To believe anything else would probably prove too demoralizing. 


Even the year you’re born determines how rich you become

Any time we talk about the bouquet of shortest ends of the stick that millennials collectively hold, there’s a glint of a silver lining that typically follows. Somewhere, deep down, I think we all believe we’ll still end up just as wealthy as the Boomers a few decades ahead of us. We hope that some intervening force—be it luck, privilege, or hard work—will correct the decades of bad breaks.

But even the stock market is not equally magnanimous to every generation of investors. It does not bequeath the same average annualized market returns on every retiree who skates into Naples, Florida on a Roth IRA and a dream.

As Nick Maggiulli points out, the year you’re born can be a pretty substantial determinant of how much wealth you accrue over your lifetime, all else being equal: Luck matters more than you think. 

Check this out:

Courtesy of Data Daddy Nick Maggiulli and Of Dollars and Data.

Two people holding the exact same index fund for the exact same amount of time will have wildly different outcomes, depending on when they start.

Things smooth a little when you zoom out by 40 years, but there are still generations of investors who were far luckier than others:

Also courtesy of Nick Maggiulli and Of Dollars and Data.


Luck keeps us humble and hopeful

I can trace one of my most significant life events to a traffic stop four years ago, and you know what? That keeps my ass in line

The randomness of my lucky break hinged on an almost non-event—nobody knows how things would’ve played out if I didn’t break the law that day. 

Acknowledging the key role of randomness—from the year you’re born to the age you are when you stumble across your first piece of financial advice, to which obscure tweet makes it in front of the right person at the right time—reminds us that we are not the only ones responsible for the good things that happen to us.

Conversely, our decisions aren’t always to blame when things go wrong. That can help us remain hopeful for the future, and avoid the self-loathing that so often accompanies the belief that our lives are the perfect, equalized manifestations of our choices and nothing more.

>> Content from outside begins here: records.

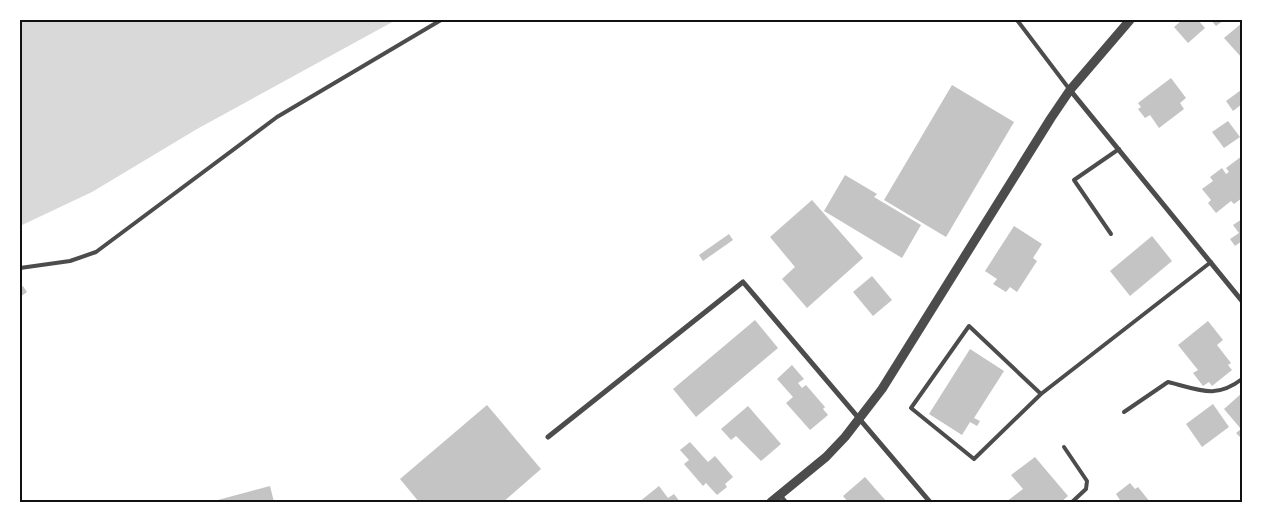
<svg xmlns="http://www.w3.org/2000/svg" width="1262" height="522" font-family="'Work Sans',sans-serif">
<rect width="100%" height="100%" fill="#fff"/>
<polygon fill="#d9d9d9" points="20,20 396,20 197,129 92,192 20,226"/>
<g fill="#c4c4c4">
<polygon points="1182,20 1198,20 1205,28 1188,43 1174,27"/>
<polygon points="1211,20 1224,20 1216,26"/>
<polygon points="1242,23 1242,58 1224,38"/>
<polygon points="1171,78 1186,98 1180,103 1184,109 1159,128 1150,115 1145,118 1138,109 1141,107 1138,103"/>
<polygon points="952,85 1014,122 946,237 884,200"/>
<polygon points="1241,90 1242,104 1233,111 1226,101"/>
<polygon points="1228,121 1240,137 1224,148 1212,132"/>
<polygon points="1242,156 1242,198 1234,204 1231,201 1216,213 1208,203 1211,200 1202,189 1213,181 1210,177 1222,168 1226,174 1229,172 1226,168"/>
<polygon points="845,175 877,194 874,197 921,225 902,258 824,211"/>
<polygon points="812,200 863,258 807,308 782,279 795,267 770,237"/>
<polygon points="1242,219 1242,241 1235,246 1230,239 1239,233 1233,225"/>
<polygon points="1014,226 1042,244 1033,258 1037,261 1017,292 1010,287 1006,292 993,284 997,279 985,271"/>
<polygon points="729,234 733,240 703,261 699,255"/>
<polygon points="1152,236 1172,261 1130,296 1110,271"/>
<polygon points="872,276 892,300 873,316 853,292"/>
<polygon points="23,286 27,292 20,297 20,289"/>
<polygon points="755,320 778,348 696,417 673,389"/>
<polygon points="1208,321 1223,340 1217,345 1231,363 1228,365 1232,370 1212,386 1209,382 1203,386 1193,373 1198,370 1178,345"/>
<polygon points="970,349 1004,371 974,418 980,421 977,426 970,422 962,435 929,414"/>
<polygon points="792,365 804,379 798,383 802,388 806,385 825,407 823,409 828,415 810,430 786,403 793,397 777,379"/>
<polygon points="1242,393 1242,439 1236,433 1241,429 1224,409"/>
<polygon points="1213,404 1229,427 1202,447 1186,424"/>
<polygon points="487,405 541,469 503,502 419,502 400,479"/>
<polygon points="748,406 781,444 761,461 736,436 731,440 721,429"/>
<polygon points="690,442 708,462 715,456 733,477 725,484 727,487 717,495 706,483 703,486 684,464 689,460 680,450"/>
<polygon points="1035,457 1068,496 1061,502 1006,502 1023,489 1011,475"/>
<polygon points="865,477 887,502 848,502 843,496"/>
<polygon points="1130,483 1135,489 1138,487 1150,502 1117,502 1120,500 1116,494"/>
<polygon points="270,486 274,502 214,502 214,501"/>
<polygon points="659,486 668,498 674,494 680,502 639,502"/>
</g>
<g fill="none" stroke-linecap="round" stroke-linejoin="round">
<g stroke="#4c4c4c" stroke-width="4">
<polyline points="1017,20 1070,90"/>
<polyline points="1111,234 1074,180 1119,149"/>
<polyline points="20,268 70,261 96,252 277,117 441,20"/>
<polyline points="1041,394 974,459 911,408 969,326 1041,394 1211,262"/>
<path d="M 1124,412 L 1168,382 C 1198,389 1215,400 1242,379"/>
<polyline points="1064,447 1087,481 1086,489 1072,502"/>
<polyline points="780,495 786,502"/>
</g>
<g stroke="#4c4c4c" stroke-width="5">
<polyline points="1070,90 1242,301"/>
<polyline points="548,437 743,282 930,502"/>
</g>
<polyline stroke="#4c4c4c" stroke-width="9" points="771,502 826,457 845,437 882,389 1051,118 1070,90 1130,20"/>
</g>
<rect width="1262" height="522" fill="none" stroke="#ffffff" stroke-width="42"/>
<rect x="21" y="21" width="1220" height="480" fill="none" stroke="#111" stroke-width="2"/>
</svg>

As Mariel Beasley of the Common Cents Lab said in this interview for The Money with Katie Show, “We like to think that it’s our good decisions that are to thank for our positive financial outcomes, but a lot of the time, we’re just exposed to the right environments.” 

And what’s true about the environments we often find ourselves in? They’re also the result of dumb luck: The college that happened to be recruiting from your high school, the workplace that was hiring for your skill set the year you graduated, the family responsible for birthing you into this world…the year you were born!

Hard work works, but luck works, too.

To quote Seneca: “Luck equals preparation plus opportunity.” If you work hard to lay the groundwork, you’ll be ready when opportunity knocks—you just can’t control when it’ll go trick-or-treating in your neighborhood.